I’ve heard a possibly apocryphal story that in rural Kenya, the trick played on new people in town is to sell them cheap land for their new houses. People are enthused; they get acreage with water access and good soil, and it’s so cheap! A year later they find out they’re on the track of an elephant migration. The elephants come through the same places each year, and they don’t let anything get in their way. There are a lot of them. Things get… …flat.
I wish I was an elephant.
I’m always buying light bulbs lately.
Ephemeral linksmanship:
- Musical furry lobster. No, it has nothing to do either with Broadway or yiffing.
- Here’s a 27 megabyte .mov of fifty years of the Wilhelm.
- If you’re a total fucking idiot, you may want one of these really butch golf carts.
- Everything is sold to you this way, whether you know it or not.
My Hitler
- My father once had a dream in which he was staying in a Swiss pension. There was a boarding house group from several countries, and as typical in these places meals were communal, all at one table. Shortly after his arrival he discovered that the elderly German gentleman with the mustache was, in fact, Adolf Hitler. Since dream logic was in effect, the problem was not how to kill Hitler, or call the police or the army, or even berate him for his crimes. The question was: how to address him at dinner?
He couldn’t just be “Mr. Hitler”; the guy was a former head of state. “Herr FĂĽhrer”, though, would imply approval of the Third Reich and his dictatorship, which can’t be done even at dinner. Finally he figured it out: “Herr Reichskanzler Hitler” [sp?]. Since that was his official elected office, it was the best choice for being introduced or asking the guy to pass the salt.
- I once saw a lecture by a psychologist whose field of expertise was the psychology of contagion. This was just a few years into the AIDS epidemic, so it was a topic of current interest. He pointed out that how people think and behave about infection and contagion is related to scientific knowledge, but separate and different. And way stupider. For example, physically handicapped people are treated the way we treat people with an infectious transmittable disease: stay away, don’t touch. The mentally handicapped, too. NIMBY arguments against group homes sometimes boil down to “I’m afraid to have this near me”, as though one could catch mental retardation or multiple sclerosis from the water supply or at the mall.

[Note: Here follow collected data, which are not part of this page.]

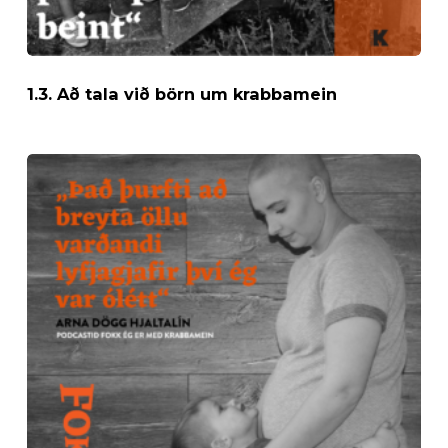
1.3. Að tala við börn um krabbamein
1.8.
Að
greinast
með
krabbamein
úti
á
landi
og
vera
nýorðin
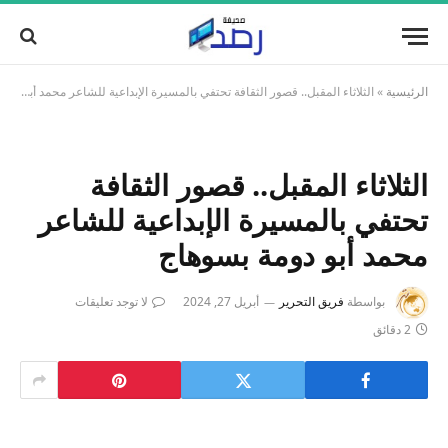
الرئيسية
»
الثلاثاء المقبل.. قصور الثقافة تحتفي بالمسيرة الإبداعية للشاعر محمد أبو دومة بسوهاج
الثلاثاء المقبل.. قصور الثقافة
تحتفي بالمسيرة الإبداعية للشاعر
محمد أبو دومة بسوهاج
بواسطة
فريق التحرير
أبريل 27, 2024
لا توجد تعليقات
2 دقائق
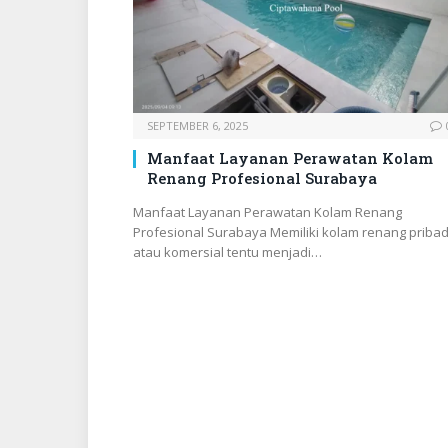
SEPTEMBER 6, 2025
Manfaat Layanan Perawatan Kolam
Renang Profesional Surabaya
Manfaat Layanan Perawatan Kolam Renang
Profesional Surabaya Memiliki kolam renang pribad
atau komersial tentu menjadi…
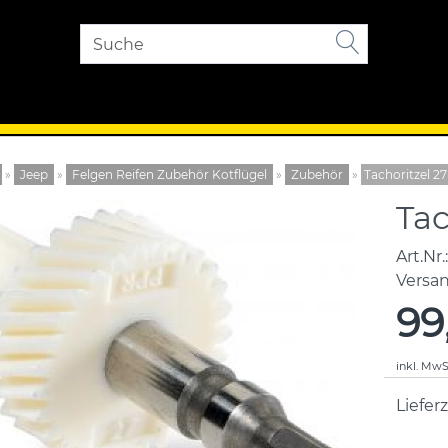
»
Jeep
»
Felgen Reifen Zubehör Kotflügel
»
Zubehör
»
Tachoritzel 2
Tac
Art.Nr.:
Versa
99
inkl. MwS
Lieferz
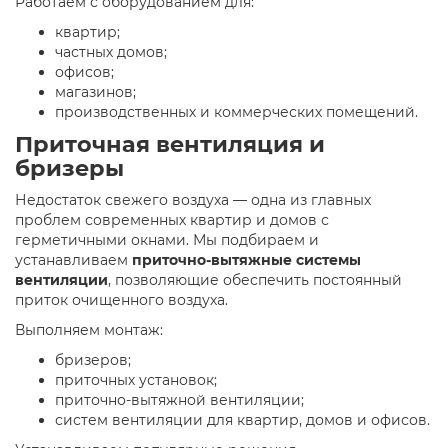
Работаем с оборудованием для:
квартир;
частных домов;
офисов;
магазинов;
производственных и коммерческих помещений.
Приточная вентиляция и
бризеры
Недостаток свежего воздуха — одна из главных
проблем современных квартир и домов с
герметичными окнами. Мы подбираем и
устанавливаем
приточно-вытяжные системы
вентиляции
, позволяющие обеспечить постоянный
приток очищенного воздуха.
Выполняем монтаж:
бризеров;
приточных установок;
приточно-вытяжной вентиляции;
систем вентиляции для квартир, домов и офисов.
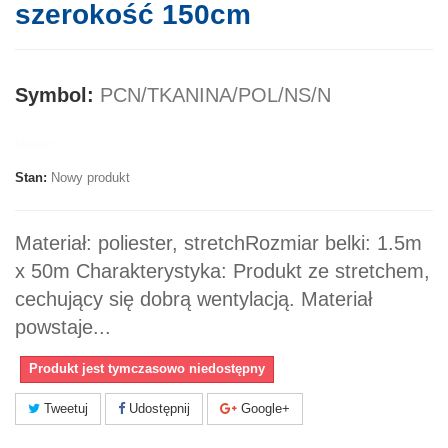
szerokość 150cm
Symbol:
PCN/TKANINA/POL/NS/N
Marka:
Stan:
Nowy produkt
Materiał: poliester, stretchRozmiar belki: 1.5m
x 50m Charakterystyka: Produkt ze stretchem,
cechujący się dobrą wentylacją. Materiał
powstaje...
Produkt jest tymczasowo niedostępny
Tweetuj
Udostępnij
Google+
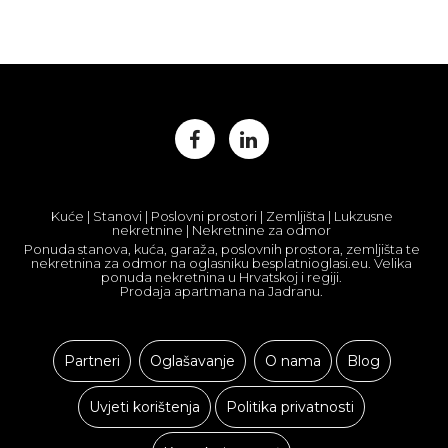
Kuće | Stanovi | Poslovni prostori | Zemljišta | Lukzusne
nekretnine | Nekretnine za odmor
Ponuda stanova, kuća, garaža, poslovnih prostora, zemljišta te
nekretnina za odmor na oglasniku besplatnioglasi.eu. Velika
ponuda nekretnina u Hrvatskoj i regiji.
Prodaja apartmana na Jadranu.
Partneri
Oglašavanje
O nama
Blog
Uvjeti korištenja
Politika privatnosti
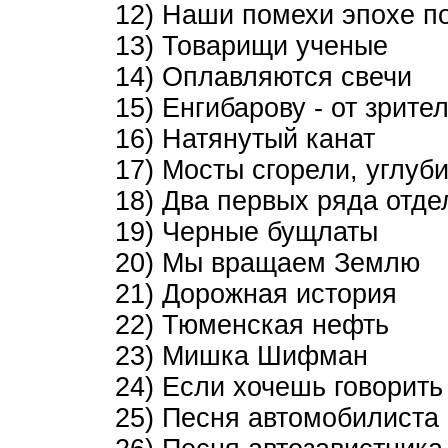
12) Наши помехи эпохе п
13) Товарищи ученые
14) Оплавляются свечи
15) Енгибарову - от зрите
16) Натянутый канат
17) Мосты сгорели, углу
18) Два первых ряда отд
19) Черные бущлаты
20) Мы вращаем Землю
21) Дорожная история
22) Тюменская нефть
23) Мишка Шифман
24) Если хочешь говорить
25) Песня автомобилиста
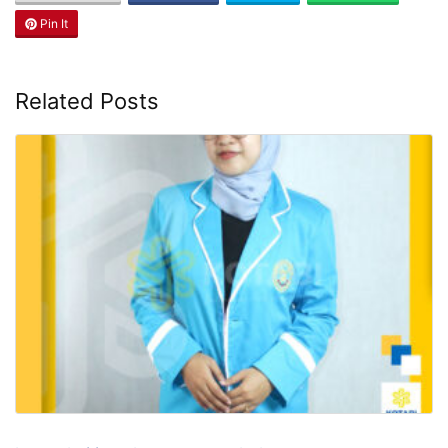
Pin It
Related Posts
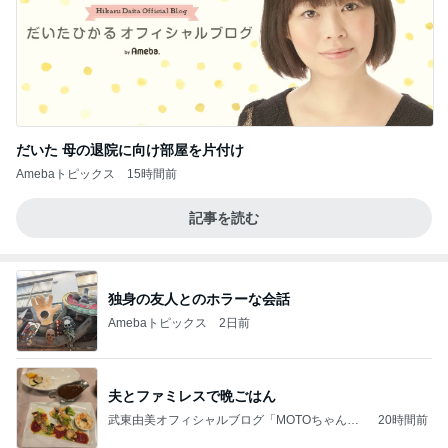
だいた 母の退院に向け部屋を片付け
Amebaトピックス
15時間前
記事を読む
独身の友人とのホラーな会話
Amebaトピックス
2日前
夫とファミレスで晩ごはん
武東由美オフィシャルブログ「MOTOちゃんと
20時間前
のはっぴぃな毎日」Powered by Ameba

The most fascinating part of the lecture was the discussion of the contagion of clothing. People were asked a series of questions about clothing that had been worn by others. No one wanted to wear clothing that an AIDS patient had worn, even if it had been thoroughly cleaned. Many people didn’t want to wear clothing that a handicapped person had worn. And finally, the contagion of evil enters the picture when we’re talking about clothing. If some beloved figure like Mother Theresa has worn a sweater, most people responded they’d love to wear it. However, if Adolf Hitler had worn the sweater, no one wanted to wear it. And if the sweater had been worn by Adolf Hitler and then by the Dalai Lama, they still wouldn’t wear it. Some kinds of contagion can’t be purified.
So anyway that’s how I learned that you can turn into Hitler if you sit on the wrong toilet seat, and that you don’t want to stay in a hotel with the guy.